Deep Learning applications have highlighted the inefficiencies of the IEEE floating point format.
Both Google and Microsoft have jettisoned IEEE floating point for their AI cloud services to gain two
orders of magnitude better performance over their competitors. Similarly, AI applications for mobile
and embedded applications have moved away from IEEE floating point to optimize performance per Watt.
However, Deep Learning applications are hardly the only applications that expose the limitations
of IEEE floating point. Cloud scale, IoT, embedded, control, and HPC applications are also
limited by the inefficiencies of the format. As NVIDIA, Google, and Microsoft have demonstrated,
a simple change to a new number system can improve scale and cost of these applications by
orders of magnitude, and create completely new application and service domains.
When performance and/or power efficiency are differentiating attributes for an application,
the complexity of IEEE floats simply can't compete with number systems that are tailored to the
needs of the application.
Posits are a tapered floating point format, designed to replace IEEE floating point and provide
a more robust computational arithmetic for the reals.
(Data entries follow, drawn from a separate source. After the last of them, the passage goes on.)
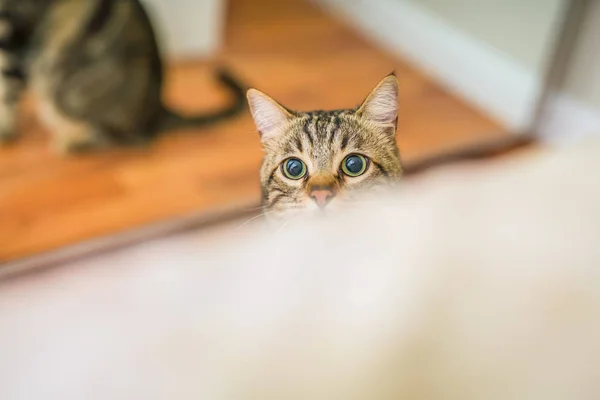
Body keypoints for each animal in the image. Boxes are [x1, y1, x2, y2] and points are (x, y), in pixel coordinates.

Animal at [0, 0, 246, 153]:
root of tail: (158, 110)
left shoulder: (16, 32)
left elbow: (6, 86)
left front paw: (5, 130)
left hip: (65, 90)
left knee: (125, 138)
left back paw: (73, 142)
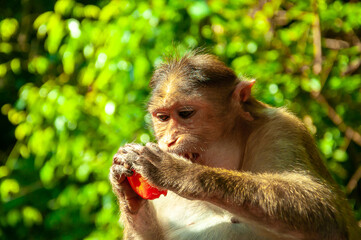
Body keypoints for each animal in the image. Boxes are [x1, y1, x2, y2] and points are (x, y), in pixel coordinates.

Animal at [109, 51, 360, 239]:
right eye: (162, 117)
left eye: (185, 114)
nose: (169, 140)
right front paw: (125, 193)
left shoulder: (282, 129)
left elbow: (324, 209)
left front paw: (178, 172)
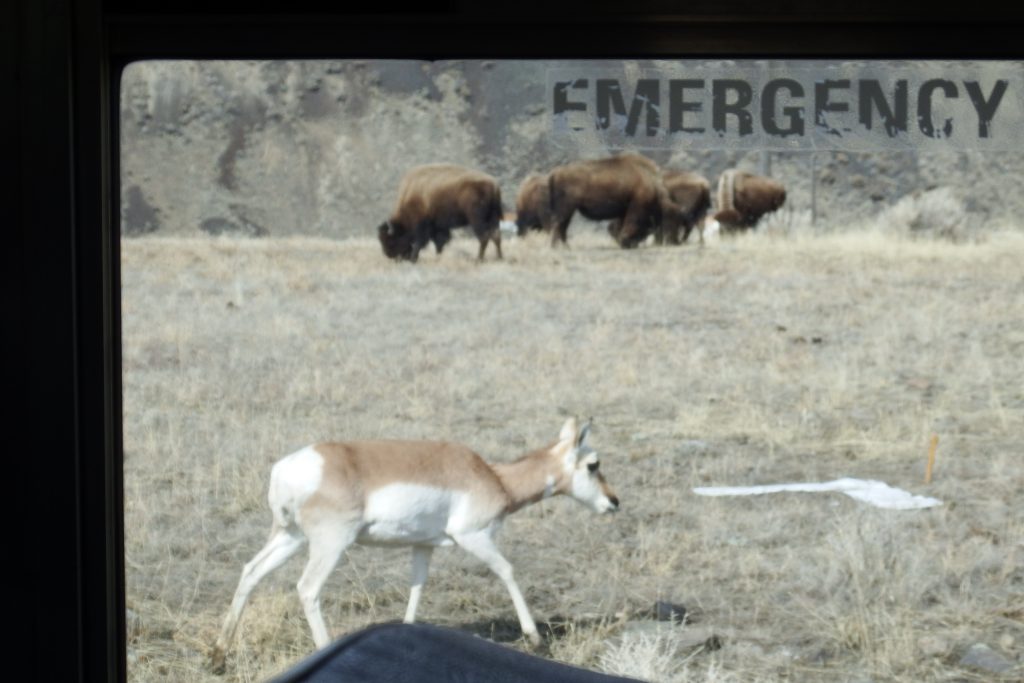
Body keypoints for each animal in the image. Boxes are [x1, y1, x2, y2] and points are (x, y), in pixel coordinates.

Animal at [209, 417, 614, 671]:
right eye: (593, 464)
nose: (614, 502)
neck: (492, 476)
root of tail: (288, 469)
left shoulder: (424, 546)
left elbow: (417, 587)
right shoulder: (473, 536)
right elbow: (508, 570)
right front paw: (535, 639)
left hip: (289, 538)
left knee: (251, 571)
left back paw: (218, 657)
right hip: (330, 544)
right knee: (307, 588)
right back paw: (324, 650)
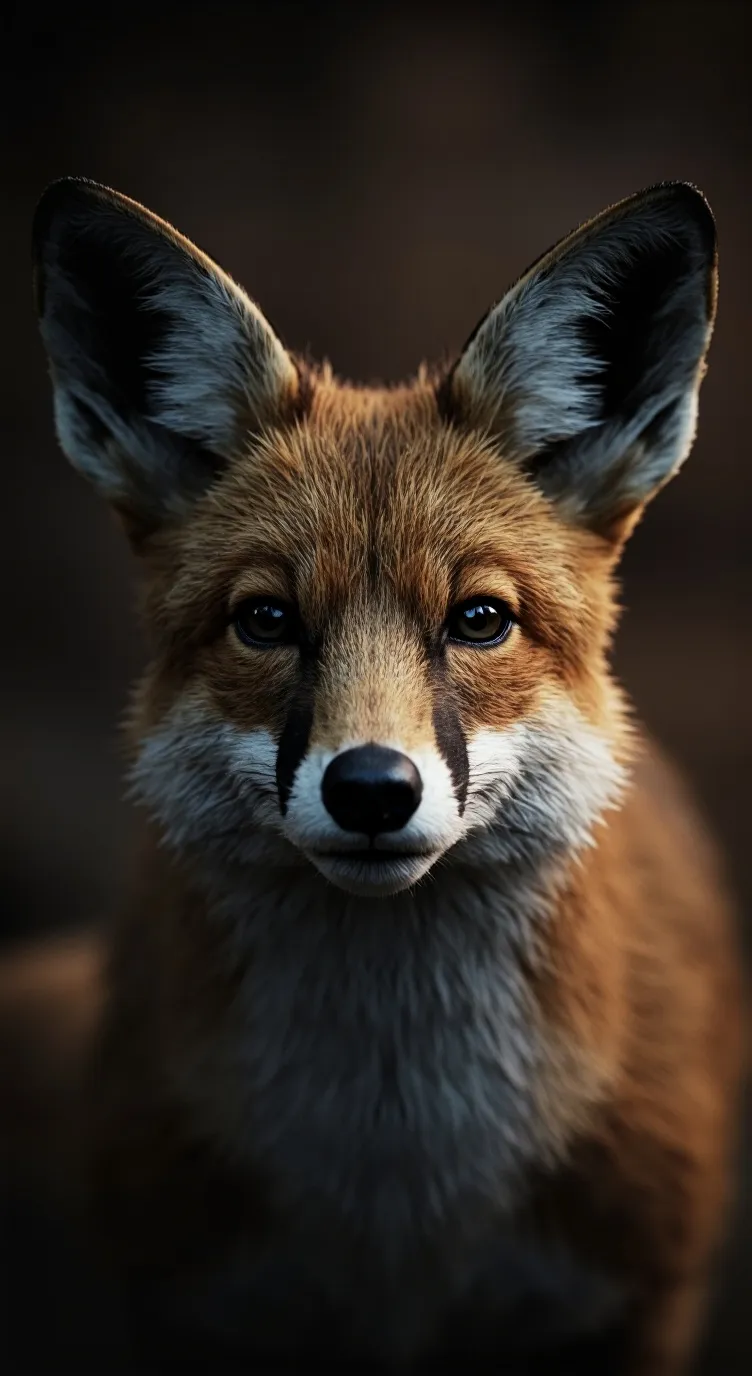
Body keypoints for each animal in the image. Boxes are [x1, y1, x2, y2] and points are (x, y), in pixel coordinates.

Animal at [0, 177, 744, 1374]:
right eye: (266, 621)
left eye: (479, 620)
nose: (371, 789)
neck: (397, 1200)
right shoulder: (189, 1299)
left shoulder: (634, 1299)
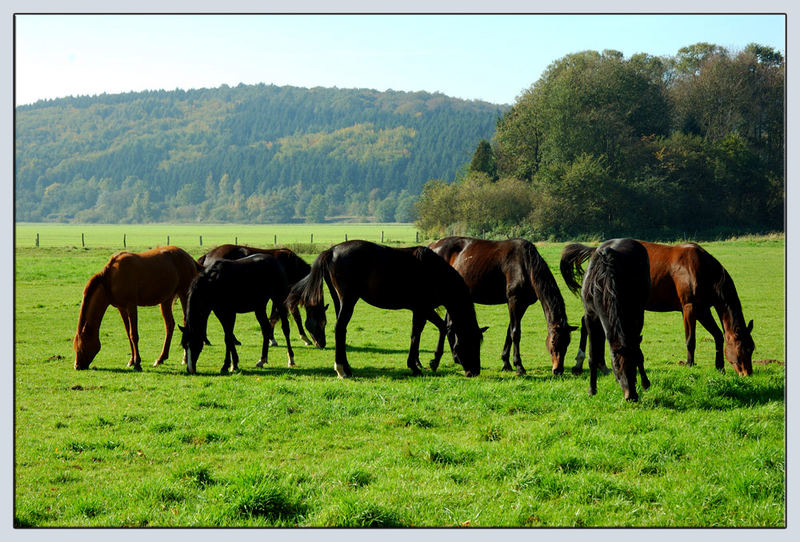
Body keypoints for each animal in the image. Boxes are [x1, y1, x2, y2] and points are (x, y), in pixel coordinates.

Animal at [74, 248, 202, 372]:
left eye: (82, 345)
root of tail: (190, 258)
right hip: (166, 300)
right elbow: (128, 332)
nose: (77, 366)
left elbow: (133, 334)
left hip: (184, 295)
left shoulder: (131, 306)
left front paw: (137, 363)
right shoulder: (121, 308)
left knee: (185, 322)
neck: (110, 279)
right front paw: (131, 360)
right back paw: (161, 358)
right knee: (169, 325)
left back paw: (185, 358)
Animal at [290, 240, 484, 380]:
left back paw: (347, 368)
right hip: (349, 300)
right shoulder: (423, 309)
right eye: (471, 343)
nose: (475, 371)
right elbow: (424, 332)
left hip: (340, 301)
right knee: (339, 328)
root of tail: (331, 251)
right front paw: (423, 364)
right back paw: (341, 370)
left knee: (341, 330)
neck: (433, 272)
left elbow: (425, 331)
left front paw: (424, 363)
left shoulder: (420, 310)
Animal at [432, 236, 576, 376]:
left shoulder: (523, 304)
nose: (558, 370)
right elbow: (515, 332)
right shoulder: (514, 301)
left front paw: (506, 363)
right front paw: (519, 366)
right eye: (553, 342)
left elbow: (509, 332)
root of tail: (433, 246)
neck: (525, 265)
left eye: (568, 342)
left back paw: (456, 357)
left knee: (449, 325)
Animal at [560, 240, 652, 402]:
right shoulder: (591, 316)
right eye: (616, 364)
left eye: (633, 364)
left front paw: (644, 382)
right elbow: (592, 354)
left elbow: (637, 350)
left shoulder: (636, 314)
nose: (631, 396)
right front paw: (592, 389)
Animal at [560, 242, 752, 378]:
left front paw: (720, 367)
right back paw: (582, 364)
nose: (747, 374)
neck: (701, 269)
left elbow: (718, 335)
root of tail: (596, 252)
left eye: (752, 348)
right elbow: (690, 340)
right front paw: (689, 364)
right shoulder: (689, 308)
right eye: (742, 350)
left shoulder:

The Stillwater Universal Number library provides application developers a ready-to-use arithmetic
library to incorporate this new number system in their applications. To get started, simply
clone the library and follow the README.
Disadvantages of IEEE Floating Point
The core limitations of IEEE floating point are caused by two key problems of the format:
- inefficient representation of the reals
- inability to reproduce results across different concurrency environments
The complete list of issues that are holding back IEEE floating point formats:
- Wasted Bit Patterns - 32-bit IEEE floating point has around eight million ways
to represent NaN (Not-A-Number), while 64-bit floating point has two quadrillion.
A NaN is an exception value to represent undefined or invalid results, such as the result
of a division by zero, so there is absolutely no reason for allocating that many encodings to NaN.
- Mathematically Incorrect
This loss of associative and distributive arithmetic behavior is problematic for reproducibility.
This problem is particularly acute for embedded and control applications that need to
behave predictably, for example, control systems in autonomous vehicles.
- The format specifies two zeroes - a negative and positive zero - which behave differently.
- Loss of associative and distributive arithmetic laws due to rounding after each operation.
- Overflows to ± inf and underflows to 0 - Overflowing to ± inf increases the
relative error by an infinite factor, while underflowing to 0 loses sign information.
- Unused dynamic range - The dynamic range of double precision floats is a
whopping 2^2047, whereas most numerical software is architected to operate around 1.0.
- Complicated Circuitry - Denormalized floating point numbers have a hidden bit
of 0 instead of 1. This creates a host of special handling requirements that complicate
compliant hardware implementations.
- No Gradual Overflow and Fixed Accuracy - If accuracy is defined as the
number of significand bits, IEEE floating point have fixed accuracy for all numbers except
denormalized numbers because the number of signficand digits is fixed.
Denormalized numbers are characterized by a decreased number of significand digits when the
value approaches zero as a result of having a zero hidden bit. Denormalized numbers fill the
underflow gap (i.e. the gap between zero and the least non-zero values). The counterpart for
gradual underflow is gradual overflow which does not exist in IEEE floating points.
Advantages of posits
In contrast, the posit number system is designed to be efficient, symmetric,
and mathematically correct in any concurrency environment. Avoiding any special cases, such as
denormalized numbers, yields a more efficient execution pipeline and higher performance per Watt.
- Economical - No bit patterns are redundant.
There is one representation for infinity denoted as ± inf and zero.
All other bit patterns are valid distinct non-zero real numbers. ± inf serves as a replacement for NaN.
- Mathematical Elegant - There is only one representation for zero,
and the encoding is symmetric around 1.0. Associative and distributive laws are supported
through deferred rounding via the quire, enabling reproducible linear algebra algorithms in
any concurrency environment.
- Tapered Accuracy - Tapered accuracy is when values with small exponent
have more digits of accuracy and values with large exponents have less digits of accuracy.
This concept was first introduced by Morris (1971) in his paper ”Tapered Floating Point:
A New Floating-Point Representation”.
- Parameterized precision and dynamic range -- posits are defined by a size, nbits,
and the number of exponent bits, es. This enables system designers the freedom to pick
the right precision and dynamic range required for the application. For example, for
AI applications we may pick 5 or 6 bit posits without any exponent bits to improve performance.
For embedded DSP applications, such as 5G base stations, we may select a 16 bit posit with one
exponent bit to improve performance per Watt.
- Simpler Circuitry - There are only two special cases, Not a Real and Zero.
No denormalized numbers, overflow, or underflow.
Goals of the library
This library is a bit-level arithmetic reference implementation of the evolving Universal Number
Type III (posit and valid) standard. The library provides a faithful posit arithmetic layer for
any C/C++/Python environment.
As a reference library, there is extensive test infrastructure to validate the arithmetic,
and there is a host of utilities to become familiar with the internal workings of posits and valids.